Telle est la logique des raisonnements humains, apparemment correcte, mais qui manifeste une fois encore sa limitation. Ceux qui pensent ainsi comptent sur eux-mêmes, sur leur travail et leurs compétences, et ce serait excellent si, derrière l'espérance en leurs propres forces, ne se dessinait pas une nouvelle tentative de se passer de Dieu. Et bien que la voix des prophètes ait déjà retenti plus d'une fois, même aujourd'hui, après les leçons amères des invasions et de l'exil, tous ne tirent pas les conclusions nécessaires: il est impossible d'obtenir quoi que ce soit sans lui.
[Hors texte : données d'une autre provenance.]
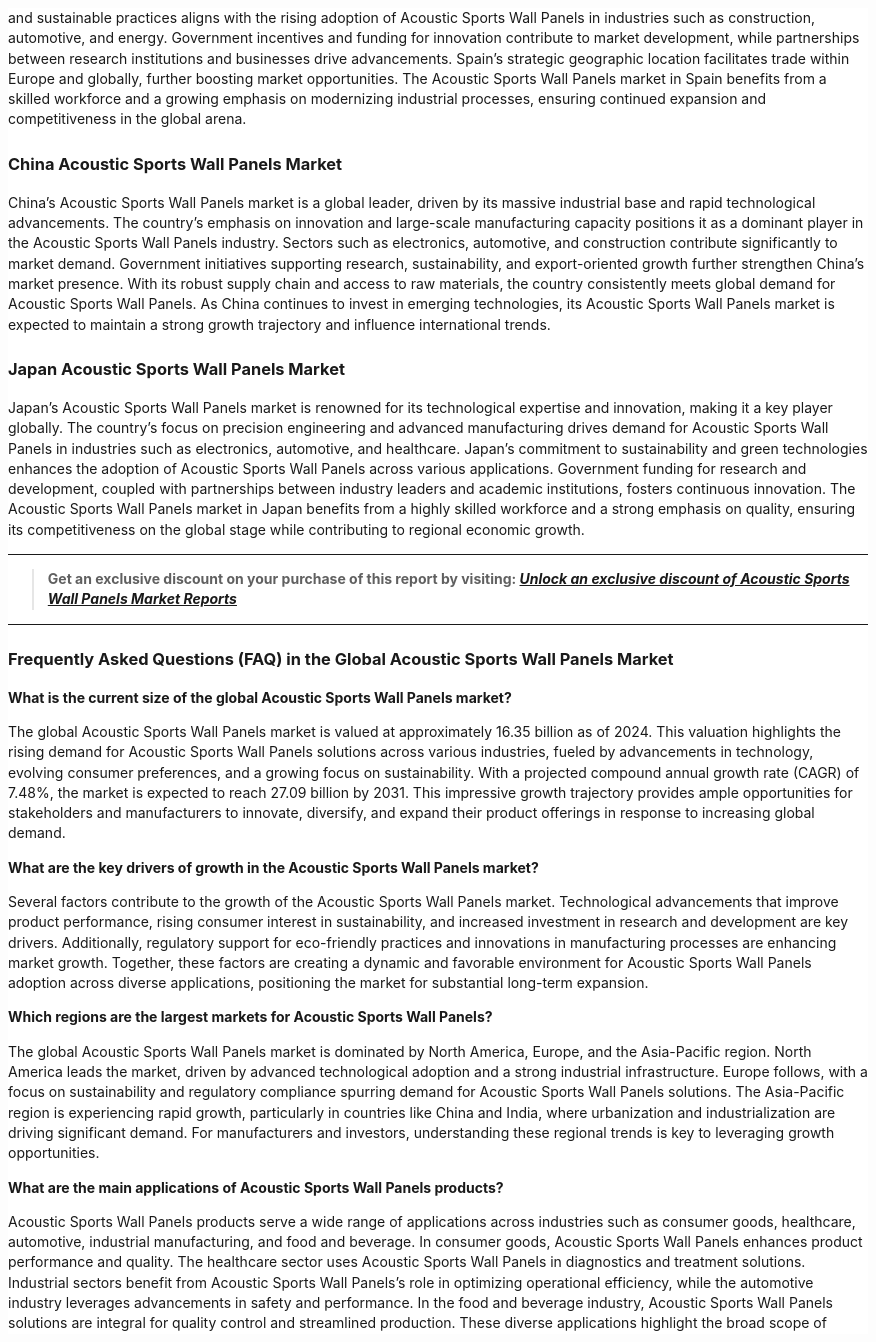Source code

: and sustainable practices aligns with the rising adoption of Acoustic Sports Wall Panels in industries such as construction, automotive, and energy. Government incentives and funding for innovation contribute to market development, while partnerships between research institutions and businesses drive advancements. Spain&rsquo;s strategic geographic location facilitates trade within Europe and globally, further boosting market opportunities. The Acoustic Sports Wall Panels market in Spain benefits from a skilled workforce and a growing emphasis on modernizing industrial processes, ensuring continued expansion and competitiveness in the global arena.</p><h3>China Acoustic Sports Wall Panels Market</h3><p>China&rsquo;s Acoustic Sports Wall Panels market is a global leader, driven by its massive industrial base and rapid technological advancements. The country&rsquo;s emphasis on innovation and large-scale manufacturing capacity positions it as a dominant player in the Acoustic Sports Wall Panels industry. Sectors such as electronics, automotive, and construction contribute significantly to market demand. Government initiatives supporting research, sustainability, and export-oriented growth further strengthen China&rsquo;s market presence. With its robust supply chain and access to raw materials, the country consistently meets global demand for Acoustic Sports Wall Panels. As China continues to invest in emerging technologies, its Acoustic Sports Wall Panels market is expected to maintain a strong growth trajectory and influence international trends.</p><h3>Japan Acoustic Sports Wall Panels Market</h3><p>Japan&rsquo;s Acoustic Sports Wall Panels market is renowned for its technological expertise and innovation, making it a key player globally. The country&rsquo;s focus on precision engineering and advanced manufacturing drives demand for Acoustic Sports Wall Panels in industries such as electronics, automotive, and healthcare. Japan&rsquo;s commitment to sustainability and green technologies enhances the adoption of Acoustic Sports Wall Panels across various applications. Government funding for research and development, coupled with partnerships between industry leaders and academic institutions, fosters continuous innovation. The Acoustic Sports Wall Panels market in Japan benefits from a highly skilled workforce and a strong emphasis on quality, ensuring its competitiveness on the global stage while contributing to regional economic growth.</p><hr /><blockquote><p><strong>Get an exclusive discount on your purchase of this report by visiting: <em><a href="://marketresearchpulse.com/ask-for-discount/101066?utm_source=Github&amp;utm_medium=020">Unlock an exclusive discount of Acoustic Sports Wall Panels Market Reports</a></em>&nbsp;</strong></p></blockquote><hr /><h3>Frequently Asked Questions (FAQ) in the Global Acoustic Sports Wall Panels Market</h3><p><strong>What is the current size of the global Acoustic Sports Wall Panels market?</strong></p><p>The global Acoustic Sports Wall Panels market is valued at approximately 16.35 billion as of 2024. This valuation highlights the rising demand for Acoustic Sports Wall Panels solutions across various industries, fueled by advancements in technology, evolving consumer preferences, and a growing focus on sustainability. With a projected compound annual growth rate (CAGR) of 7.48%, the market is expected to reach 27.09 billion by 2031. This impressive growth trajectory provides ample opportunities for stakeholders and manufacturers to innovate, diversify, and expand their product offerings in response to increasing global demand.</p><p><strong>What are the key drivers of growth in the Acoustic Sports Wall Panels market?</strong></p><p>Several factors contribute to the growth of the Acoustic Sports Wall Panels market. Technological advancements that improve product performance, rising consumer interest in sustainability, and increased investment in research and development are key drivers. Additionally, regulatory support for eco-friendly practices and innovations in manufacturing processes are enhancing market growth. Together, these factors are creating a dynamic and favorable environment for Acoustic Sports Wall Panels adoption across diverse applications, positioning the market for substantial long-term expansion.</p><p><strong>Which regions are the largest markets for Acoustic Sports Wall Panels?</strong></p><p>The global Acoustic Sports Wall Panels market is dominated by North America, Europe, and the Asia-Pacific region. North America leads the market, driven by advanced technological adoption and a strong industrial infrastructure. Europe follows, with a focus on sustainability and regulatory compliance spurring demand for Acoustic Sports Wall Panels solutions. The Asia-Pacific region is experiencing rapid growth, particularly in countries like China and India, where urbanization and industrialization are driving significant demand. For manufacturers and investors, understanding these regional trends is key to leveraging growth opportunities.</p><p><strong>What are the main applications of Acoustic Sports Wall Panels products?</strong></p><p>Acoustic Sports Wall Panels products serve a wide range of applications across industries such as consumer goods, healthcare, automotive, industrial manufacturing, and food and beverage. In consumer goods, Acoustic Sports Wall Panels enhances product performance and quality. The healthcare sector uses Acoustic Sports Wall Panels in diagnostics and treatment solutions. Industrial sectors benefit from Acoustic Sports Wall Panels&rsquo;s role in optimizing operational efficiency, while the automotive industry leverages advancements in safety and performance. In the food and beverage industry, Acoustic Sports Wall Panels solutions are integral for quality control and streamlined production. These diverse applications highlight the broad scope of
Ces dernières années, on entend de plus en plus souvent des plaintes disant que les temps changent, tandis que les malheurs autour de nous ne font que se multiplier. Il faudrait réfléchir: mettons-nous souvent nos désirs en relation avec sa volonté? Sommes-nous prêts à commencer par la restauration des temples, dont le plus proche est appelé à devenir nous-mêmes?